"Evil exists to glorify the good. Evil is negative good. It is a relative term. Evil can be transmuted into good. What is evil to one at one time, becomes good at another time to somebody else"
About this Quote
Evil, for Mencius, isn’t a rival power so much as a measuring stick - a shadow that proves the shape of the light. That framing is doing argumentative work in a Warring States world where rulers justified brutality as “necessary,” and thinkers competed to define what makes a society governable. By calling evil “negative good” and “relative,” Mencius is trying to deny evil the dignity of being fundamental. It’s not a cosmic substance; it’s what good looks like when it’s blocked, distorted, or misrecognized.
The subtext is strategic: if human nature leans toward goodness (Mencius’s signature claim), then wrongdoing can’t be the true baseline. It must be contingent - produced by circumstance, poor cultivation, bad leadership, hunger, humiliation. That’s why he slips in the verb “transmuted.” He’s not excusing harm; he’s insisting it’s workable. Reform, education, humane policy: these become plausible because the raw material of moral life is salvageable.
The relativism in the final line is a provocation aimed at rigid moralizers and opportunistic statecraft alike. What looks “evil” may be a misfit between act and context, between one community’s needs and another’s fears. Yet Mencius isn’t a moral free-for-all. The point isn’t that values are arbitrary; it’s that moral judgment without attention to conditions is lazy, and that power loves lazy judgments. In a period obsessed with stability, he’s arguing that the real test of goodness is whether it can absorb, redirect, and outgrow what once appeared irredeemable.

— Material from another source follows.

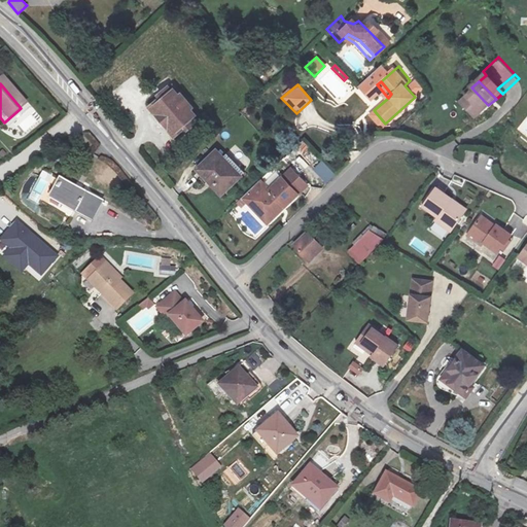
[(181,127),(184,124),(177,116),(174,118),(168,112),(164,116),(159,111),(150,119),(154,125),(150,129),(145,125),(139,131),(150,142),(147,145),(152,150),(155,147),(168,160),(174,153),(170,149),(175,145),(179,149),(188,141),(182,135),(186,131),(181,127)]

The subtext is strategic: if human nature leans toward goodness (Mencius’s signature claim), then wrongdoing can’t be the true baseline. It must be contingent - produced by circumstance, poor cultivation, bad leadership, hunger, humiliation. That’s why he slips in the verb “transmuted.” He’s not excusing harm; he’s insisting it’s workable. Reform, education, humane policy: these become plausible because the raw material of moral life is salvageable.
The relativism in the final line is a provocation aimed at rigid moralizers and opportunistic statecraft alike. What looks “evil” may be a misfit between act and context, between one community’s needs and another’s fears. Yet Mencius isn’t a moral free-for-all. The point isn’t that values are arbitrary; it’s that moral judgment without attention to conditions is lazy, and that power loves lazy judgments. In a period obsessed with stability, he’s arguing that the real test of goodness is whether it can absorb, redirect, and outgrow what once appeared irredeemable.